A polícia chega. Ela conta que o faxineiro não permitiu sua entrada no prédio, que tinha dormido num apartamento ali na noite anterior, que suas coisas estavam lá. Ele talvez tenha explicado que o morador pediu que sua entrada não fosse permitida, e ele impediu que ela entrasse, retirou-a da portaria à força. Cumpriu as ordens do morador que a convidou no dia anterior para passar a noite ali e a deixou sem seus documentos, suas roupas e sabe-se lá mais sem o que.

Alguém sai do prédio com uma sacola de roupas. “Filho da puta”, ela segue. “Filha da puta é você, sua vadia”, grita uma outra voz masculina que a visão não alcança.

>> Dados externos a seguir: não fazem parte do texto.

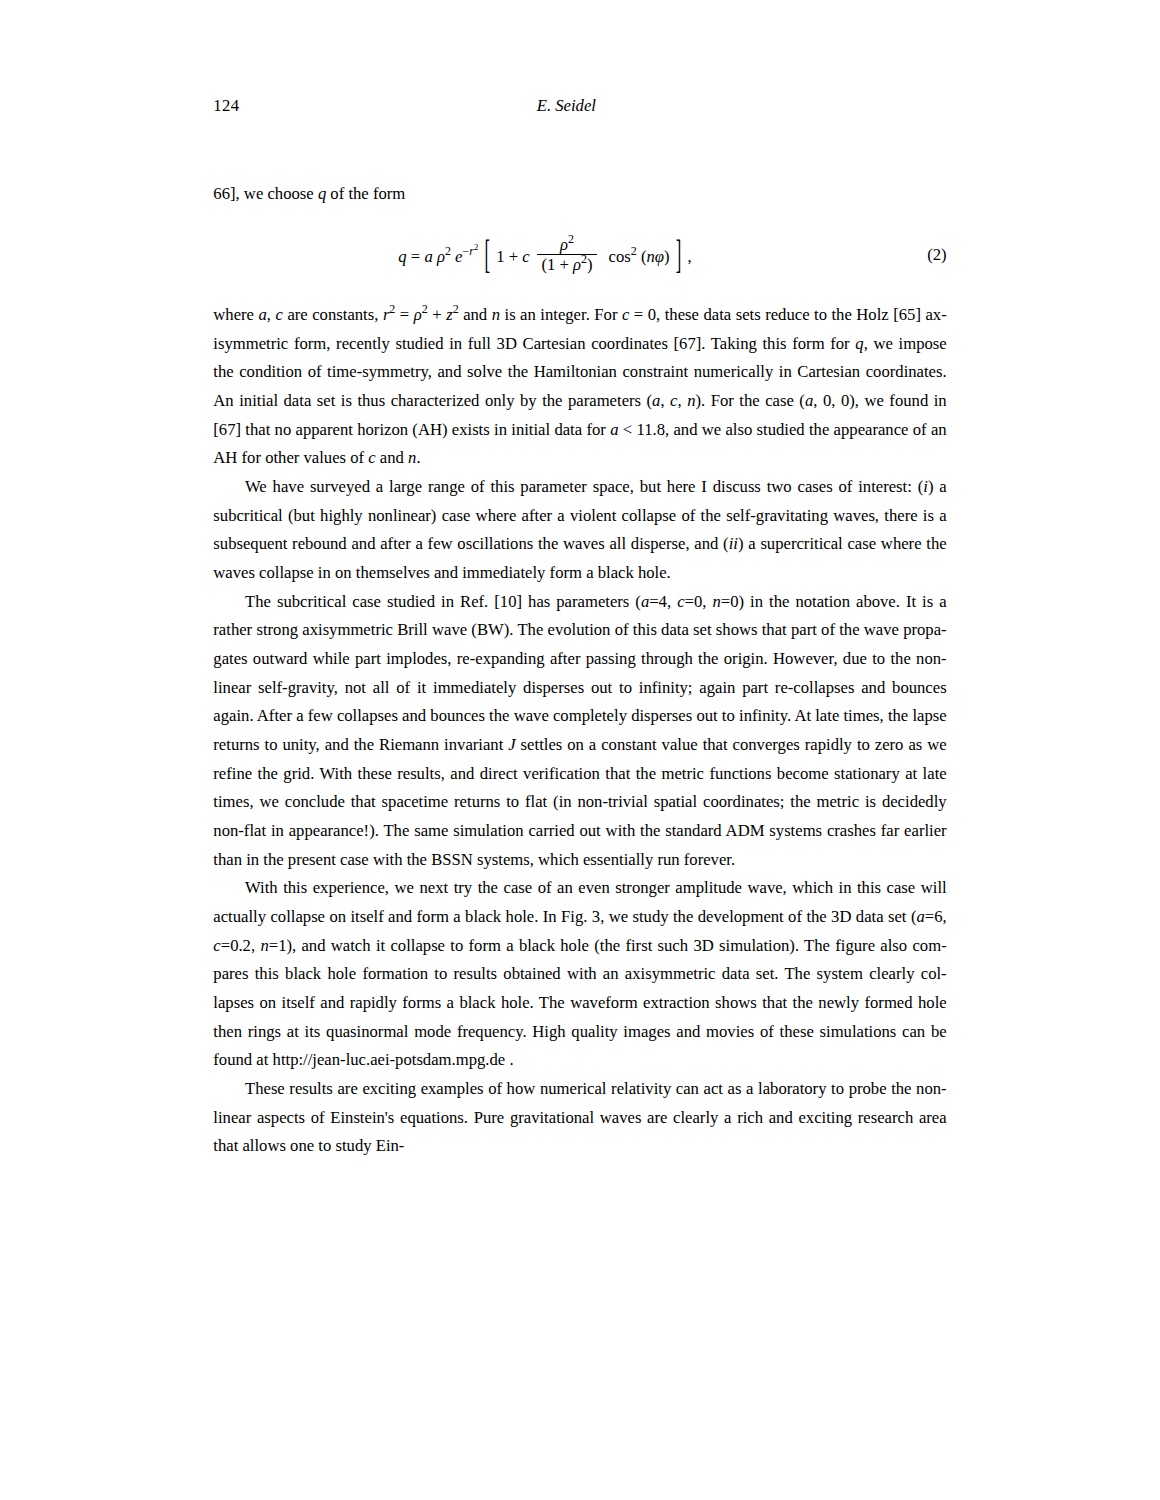124 E. Seidel
66], we choose q of the form
q = a ρ2 e−r2 [ 1 + c ρ2(1 + ρ2) cos2 (nφ) ] ,
(2)
where a, c are constants, r2 = ρ2 + z2 and n is an integer. For c = 0, these data sets reduce to the Holz [65] axisymmetric form, recently studied in full 3D Cartesian coordinates [67]. Taking this form for q, we impose the condition of time-symmetry, and solve the Hamiltonian constraint numerically in Cartesian coordinates. An initial data set is thus characterized only by the parameters (a, c, n). For the case (a, 0, 0), we found in [67] that no apparent horizon (AH) exists in initial data for a < 11.8, and we also studied the appearance of an AH for other values of c and n.
We have surveyed a large range of this parameter space, but here I discuss two cases of interest: (i) a subcritical (but highly nonlinear) case where after a violent collapse of the self-gravitating waves, there is a subsequent rebound and after a few oscillations the waves all disperse, and (ii) a supercritical case where the waves collapse in on themselves and immediately form a black hole.
The subcritical case studied in Ref. [10] has parameters (a=4, c=0, n=0) in the notation above. It is a rather strong axisymmetric Brill wave (BW). The evolution of this data set shows that part of the wave propagates outward while part implodes, re-expanding after passing through the origin. However, due to the nonlinear self-gravity, not all of it immediately disperses out to infinity; again part re-collapses and bounces again. After a few collapses and bounces the wave completely disperses out to infinity. At late times, the lapse returns to unity, and the Riemann invariant J settles on a constant value that converges rapidly to zero as we refine the grid. With these results, and direct verification that the metric functions become stationary at late times, we conclude that spacetime returns to flat (in non-trivial spatial coordinates; the metric is decidedly non-flat in appearance!). The same simulation carried out with the standard ADM systems crashes far earlier than in the present case with the BSSN systems, which essentially run forever.
With this experience, we next try the case of an even stronger amplitude wave, which in this case will actually collapse on itself and form a black hole. In Fig. 3, we study the development of the 3D data set (a=6, c=0.2, n=1), and watch it collapse to form a black hole (the first such 3D simulation). The figure also compares this black hole formation to results obtained with an axisymmetric data set. The system clearly collapses on itself and rapidly forms a black hole. The waveform extraction shows that the newly formed hole then rings at its quasinormal mode frequency. High quality images and movies of these simulations can be found at http://jean-luc.aei-potsdam.mpg.de .
These results are exciting examples of how numerical relativity can act as a laboratory to probe the nonlinear aspects of Einstein's equations. Pure gravitational waves are clearly a rich and exciting research area that allows one to study Ein-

Ela continua chorando e gritando. A polícia ameaça levá-la à delegacia por dano ao patrimônio, ela berra que o faxineiro não a deixou entrar, agrediu-a, “esse filho da puta”. A polícia vai embora. A moça frágil senta na calçada, chora, grita vez ou outra e passa uma parte da noite ali.

O faxineiro negro entra, talvez chore, talvez sofra, talvez vá dormir pensando naquilo e no lixo que precisa recolher na manhã seguinte.

Todos olham, passam, comentam.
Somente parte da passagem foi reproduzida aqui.